I silently walked past him, trying to keep a straight face and look straight ahead. Then i see him smiling at himself in his locker.

Maybe he noticed me? What if he thinks i like him? Or it could be he knows how he makes me nervous? Why does he have mess with me all the time? What's up with him changing his voice when he talks to me? Its like a flirty voice he gives, its so hard to explain but he has this voice he uses when he flirts. Why does he still talk to me, after he asked me why do i hate him and i answered him by telling him the reason i hate him is because he is a "fuck boy". I don't know why, but i hate it when a guy flirts with me. So i don't give him the chance to try his nonsense on me. There are plenty of girls for him to mess with, why me specifically? I start wondering to myself trying to answer the questions in my own head.

"You must greet me tomorrow morning, Iman," he says pulling me out of my thoughts.

I look at him and he is busy in his locker, putting his books in his locker. Its kind of funny, the boy ever since i have known him since grade 8. He never has his books, so he leaves it in his locker, wow. He normally borrows my text books, which i don't mind but it gets annoying sometimes. He hasn't looked at me yet or given me his smile. So i put my bag down, open my locker and begin unpacking bag. Putting my books in neatly.

"And, why is that Marshmallow?" i respond confused.

He stops fiddling in his locker and turns his attention to me.

"Its respectful, Iman," he says back, almost like he is being serious.

He continues fiddling in his locker. When i finish packing i pretend to be looking for something in my locker to keep the conversation going.
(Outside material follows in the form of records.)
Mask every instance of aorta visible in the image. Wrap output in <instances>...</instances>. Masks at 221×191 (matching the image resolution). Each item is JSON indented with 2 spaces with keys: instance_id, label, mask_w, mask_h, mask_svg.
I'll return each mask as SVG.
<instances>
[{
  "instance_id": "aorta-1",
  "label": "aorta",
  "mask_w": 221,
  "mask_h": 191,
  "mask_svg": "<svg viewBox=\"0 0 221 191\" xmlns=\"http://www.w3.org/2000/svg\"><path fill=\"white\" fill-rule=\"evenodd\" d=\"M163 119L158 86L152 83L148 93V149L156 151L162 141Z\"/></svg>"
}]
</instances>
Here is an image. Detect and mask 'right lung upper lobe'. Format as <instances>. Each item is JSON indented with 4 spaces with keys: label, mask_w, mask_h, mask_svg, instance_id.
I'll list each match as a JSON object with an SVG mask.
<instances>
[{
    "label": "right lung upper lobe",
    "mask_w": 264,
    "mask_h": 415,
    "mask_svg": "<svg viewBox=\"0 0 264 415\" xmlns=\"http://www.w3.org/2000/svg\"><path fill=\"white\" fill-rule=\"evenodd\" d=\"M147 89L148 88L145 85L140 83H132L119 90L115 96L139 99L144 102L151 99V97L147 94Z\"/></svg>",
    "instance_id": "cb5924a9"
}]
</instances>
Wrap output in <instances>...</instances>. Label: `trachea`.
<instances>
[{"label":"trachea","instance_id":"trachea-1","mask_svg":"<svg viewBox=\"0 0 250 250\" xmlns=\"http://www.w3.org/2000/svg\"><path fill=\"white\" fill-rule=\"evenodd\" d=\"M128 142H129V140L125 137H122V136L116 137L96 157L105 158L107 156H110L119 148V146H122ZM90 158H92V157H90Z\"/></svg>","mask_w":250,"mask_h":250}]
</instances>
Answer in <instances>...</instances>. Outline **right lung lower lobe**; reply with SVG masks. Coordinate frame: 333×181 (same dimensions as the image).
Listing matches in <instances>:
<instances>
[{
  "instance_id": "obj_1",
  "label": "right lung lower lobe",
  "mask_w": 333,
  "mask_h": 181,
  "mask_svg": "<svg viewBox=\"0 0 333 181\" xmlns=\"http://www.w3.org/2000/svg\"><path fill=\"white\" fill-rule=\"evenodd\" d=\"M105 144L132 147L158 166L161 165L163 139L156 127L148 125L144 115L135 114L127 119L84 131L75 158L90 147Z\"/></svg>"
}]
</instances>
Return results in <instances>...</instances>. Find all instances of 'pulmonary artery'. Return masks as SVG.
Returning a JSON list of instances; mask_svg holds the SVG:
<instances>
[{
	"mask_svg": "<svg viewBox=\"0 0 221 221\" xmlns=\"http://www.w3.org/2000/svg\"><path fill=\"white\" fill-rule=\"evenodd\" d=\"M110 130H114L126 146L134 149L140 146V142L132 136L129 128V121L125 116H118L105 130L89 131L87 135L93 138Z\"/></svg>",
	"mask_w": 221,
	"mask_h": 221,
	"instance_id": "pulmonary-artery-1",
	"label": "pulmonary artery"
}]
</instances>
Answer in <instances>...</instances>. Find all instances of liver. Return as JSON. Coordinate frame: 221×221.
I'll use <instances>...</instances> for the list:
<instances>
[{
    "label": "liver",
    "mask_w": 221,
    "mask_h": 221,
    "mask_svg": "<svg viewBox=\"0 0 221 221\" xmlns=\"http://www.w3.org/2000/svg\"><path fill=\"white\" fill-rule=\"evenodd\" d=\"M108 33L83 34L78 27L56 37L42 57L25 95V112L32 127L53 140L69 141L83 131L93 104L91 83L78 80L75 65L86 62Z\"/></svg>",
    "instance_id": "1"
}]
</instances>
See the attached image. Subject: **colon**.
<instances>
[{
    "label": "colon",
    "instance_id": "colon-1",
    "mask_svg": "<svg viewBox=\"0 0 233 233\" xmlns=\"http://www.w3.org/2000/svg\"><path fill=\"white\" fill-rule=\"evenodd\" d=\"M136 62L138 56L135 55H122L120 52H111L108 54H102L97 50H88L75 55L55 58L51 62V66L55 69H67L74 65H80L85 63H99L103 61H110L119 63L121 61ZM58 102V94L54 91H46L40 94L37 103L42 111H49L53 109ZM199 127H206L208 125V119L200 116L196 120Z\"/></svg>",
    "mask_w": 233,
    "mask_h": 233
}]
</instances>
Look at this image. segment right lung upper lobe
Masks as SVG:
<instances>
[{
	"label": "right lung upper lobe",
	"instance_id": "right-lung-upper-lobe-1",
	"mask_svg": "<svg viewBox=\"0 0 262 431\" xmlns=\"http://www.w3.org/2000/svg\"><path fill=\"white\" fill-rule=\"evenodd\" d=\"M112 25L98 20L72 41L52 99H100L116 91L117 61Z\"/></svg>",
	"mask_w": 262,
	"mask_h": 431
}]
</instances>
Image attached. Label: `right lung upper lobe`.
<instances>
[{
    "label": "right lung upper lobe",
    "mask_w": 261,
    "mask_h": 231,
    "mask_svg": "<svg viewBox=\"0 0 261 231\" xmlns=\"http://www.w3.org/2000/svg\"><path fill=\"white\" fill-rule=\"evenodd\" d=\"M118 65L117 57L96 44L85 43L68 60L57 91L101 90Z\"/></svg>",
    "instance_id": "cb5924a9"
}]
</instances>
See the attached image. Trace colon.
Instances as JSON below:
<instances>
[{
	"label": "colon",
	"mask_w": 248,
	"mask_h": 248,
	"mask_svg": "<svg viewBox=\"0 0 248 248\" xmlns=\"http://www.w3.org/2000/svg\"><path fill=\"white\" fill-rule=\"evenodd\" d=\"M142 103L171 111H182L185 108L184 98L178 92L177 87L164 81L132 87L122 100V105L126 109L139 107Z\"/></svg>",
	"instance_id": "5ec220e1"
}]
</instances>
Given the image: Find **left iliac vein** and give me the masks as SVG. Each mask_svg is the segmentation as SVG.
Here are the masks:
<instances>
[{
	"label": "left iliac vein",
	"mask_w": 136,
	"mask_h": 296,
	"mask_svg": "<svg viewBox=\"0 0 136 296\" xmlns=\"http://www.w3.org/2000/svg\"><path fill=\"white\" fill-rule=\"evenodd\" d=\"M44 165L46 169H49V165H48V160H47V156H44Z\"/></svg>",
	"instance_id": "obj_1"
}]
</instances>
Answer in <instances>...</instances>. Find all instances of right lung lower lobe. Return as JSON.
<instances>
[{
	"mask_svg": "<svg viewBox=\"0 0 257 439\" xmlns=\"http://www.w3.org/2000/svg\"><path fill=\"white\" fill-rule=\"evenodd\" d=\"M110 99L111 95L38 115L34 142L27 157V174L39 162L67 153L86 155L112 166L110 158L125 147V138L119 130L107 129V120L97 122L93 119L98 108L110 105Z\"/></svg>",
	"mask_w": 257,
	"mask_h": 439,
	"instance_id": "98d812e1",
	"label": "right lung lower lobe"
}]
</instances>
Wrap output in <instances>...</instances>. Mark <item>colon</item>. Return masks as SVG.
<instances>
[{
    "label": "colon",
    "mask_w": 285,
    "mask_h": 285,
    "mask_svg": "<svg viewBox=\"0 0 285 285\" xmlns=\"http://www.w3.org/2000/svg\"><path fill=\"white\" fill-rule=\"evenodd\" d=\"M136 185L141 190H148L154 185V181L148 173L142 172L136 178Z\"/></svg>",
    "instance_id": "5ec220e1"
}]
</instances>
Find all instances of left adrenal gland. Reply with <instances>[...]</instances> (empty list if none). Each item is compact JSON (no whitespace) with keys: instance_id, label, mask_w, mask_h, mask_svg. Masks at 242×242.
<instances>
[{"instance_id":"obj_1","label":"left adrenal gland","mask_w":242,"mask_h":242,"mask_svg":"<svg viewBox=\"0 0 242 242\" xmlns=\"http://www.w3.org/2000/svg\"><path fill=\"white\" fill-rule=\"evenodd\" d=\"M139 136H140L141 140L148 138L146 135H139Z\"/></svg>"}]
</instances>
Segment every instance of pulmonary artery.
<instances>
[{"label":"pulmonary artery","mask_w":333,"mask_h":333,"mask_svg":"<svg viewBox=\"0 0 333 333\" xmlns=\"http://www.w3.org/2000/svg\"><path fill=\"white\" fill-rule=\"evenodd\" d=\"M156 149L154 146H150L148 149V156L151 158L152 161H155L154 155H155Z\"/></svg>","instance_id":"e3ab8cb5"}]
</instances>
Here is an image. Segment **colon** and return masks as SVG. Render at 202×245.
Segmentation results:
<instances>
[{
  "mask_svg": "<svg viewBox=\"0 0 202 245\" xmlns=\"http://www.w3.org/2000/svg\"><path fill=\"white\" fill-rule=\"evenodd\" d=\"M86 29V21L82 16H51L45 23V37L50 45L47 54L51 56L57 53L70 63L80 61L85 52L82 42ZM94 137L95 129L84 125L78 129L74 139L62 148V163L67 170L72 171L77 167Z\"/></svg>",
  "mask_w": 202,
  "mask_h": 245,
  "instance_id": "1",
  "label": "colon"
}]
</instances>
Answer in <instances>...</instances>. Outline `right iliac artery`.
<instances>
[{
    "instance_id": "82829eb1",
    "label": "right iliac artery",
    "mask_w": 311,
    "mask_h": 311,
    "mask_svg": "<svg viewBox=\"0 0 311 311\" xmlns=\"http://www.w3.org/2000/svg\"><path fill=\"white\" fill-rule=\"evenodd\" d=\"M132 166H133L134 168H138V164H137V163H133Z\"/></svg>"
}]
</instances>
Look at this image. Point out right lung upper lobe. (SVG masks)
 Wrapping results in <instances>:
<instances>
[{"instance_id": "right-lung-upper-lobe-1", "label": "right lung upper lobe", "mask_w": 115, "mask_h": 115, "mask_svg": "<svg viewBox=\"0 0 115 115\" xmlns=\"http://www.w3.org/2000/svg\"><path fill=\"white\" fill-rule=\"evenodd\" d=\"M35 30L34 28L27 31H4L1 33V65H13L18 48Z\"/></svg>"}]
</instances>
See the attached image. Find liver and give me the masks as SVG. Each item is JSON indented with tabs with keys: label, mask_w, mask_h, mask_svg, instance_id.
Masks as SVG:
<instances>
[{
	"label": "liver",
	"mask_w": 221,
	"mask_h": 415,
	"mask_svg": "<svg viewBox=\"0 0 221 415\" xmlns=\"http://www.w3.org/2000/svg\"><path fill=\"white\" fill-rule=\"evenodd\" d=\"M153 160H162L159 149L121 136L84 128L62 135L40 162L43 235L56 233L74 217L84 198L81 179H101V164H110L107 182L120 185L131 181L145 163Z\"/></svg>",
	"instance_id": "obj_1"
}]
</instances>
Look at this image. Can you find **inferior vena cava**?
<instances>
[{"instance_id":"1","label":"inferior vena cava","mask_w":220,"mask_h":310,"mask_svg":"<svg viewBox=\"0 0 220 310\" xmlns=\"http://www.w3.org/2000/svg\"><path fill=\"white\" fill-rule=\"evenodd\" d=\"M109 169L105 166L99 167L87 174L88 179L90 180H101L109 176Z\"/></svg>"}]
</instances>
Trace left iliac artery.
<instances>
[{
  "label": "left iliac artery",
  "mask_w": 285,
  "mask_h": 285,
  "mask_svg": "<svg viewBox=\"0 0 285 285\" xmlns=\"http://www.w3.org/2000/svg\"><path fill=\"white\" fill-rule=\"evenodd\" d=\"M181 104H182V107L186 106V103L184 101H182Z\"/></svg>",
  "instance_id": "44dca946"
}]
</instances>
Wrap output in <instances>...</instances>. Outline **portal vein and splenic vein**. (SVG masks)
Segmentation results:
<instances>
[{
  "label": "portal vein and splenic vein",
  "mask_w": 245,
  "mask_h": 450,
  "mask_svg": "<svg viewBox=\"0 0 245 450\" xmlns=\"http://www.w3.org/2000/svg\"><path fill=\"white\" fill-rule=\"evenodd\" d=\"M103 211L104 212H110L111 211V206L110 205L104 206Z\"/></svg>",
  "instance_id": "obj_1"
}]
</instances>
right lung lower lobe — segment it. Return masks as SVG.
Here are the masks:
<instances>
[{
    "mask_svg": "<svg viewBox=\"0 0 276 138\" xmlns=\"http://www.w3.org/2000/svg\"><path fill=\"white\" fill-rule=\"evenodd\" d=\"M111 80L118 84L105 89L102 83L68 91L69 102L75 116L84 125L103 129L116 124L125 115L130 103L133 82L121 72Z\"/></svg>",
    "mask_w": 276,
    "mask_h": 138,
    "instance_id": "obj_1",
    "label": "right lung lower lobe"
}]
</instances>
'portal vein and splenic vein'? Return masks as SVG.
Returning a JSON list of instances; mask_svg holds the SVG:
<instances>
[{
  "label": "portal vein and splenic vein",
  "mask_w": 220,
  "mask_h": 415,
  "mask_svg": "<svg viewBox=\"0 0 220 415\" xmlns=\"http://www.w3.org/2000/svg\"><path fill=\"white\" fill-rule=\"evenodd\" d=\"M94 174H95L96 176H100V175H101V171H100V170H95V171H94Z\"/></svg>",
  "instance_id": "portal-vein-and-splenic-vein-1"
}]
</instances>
"Yeah sure," i say back sarcastically.

Knowing myself i will pretend to forgot on purpose like i always do and walk past him. The real reason i do it is i want to see his reaction and see if it affects him. But he seems normal every time i walk past him and like it doesn't faze him that i never kept his promise. So that is why i don't bother keeping my promises to him.

"No, you're forgetful you won't do it, how will i know you not gonna forget?" he says kind of like he is hurt.

"I promise i won't," i say back, this time meaning it.

His facial expression he is giving me it seems like he doesn't believe me and then i quickly say.

"I will come greet you tomorrow and even hug you," i say back i bit to fast.

He stops fiddling in his locker, he closes it and puts his lock back on. He leans in, staring into my eyes, as if he is searching to find something. I look down feeling uncomfortable and then look backing up. I see his smile and he is still staring at me. Making me more nervous than before. Then he suddenly turns around and starts walking off.

"Don't forget, Iman" he says.

Then he is gone. I close my locker and lock it. Then go downstairs, my mom parked into the parking lot waiting for me. I go home, i eat dinner and then go to sleep.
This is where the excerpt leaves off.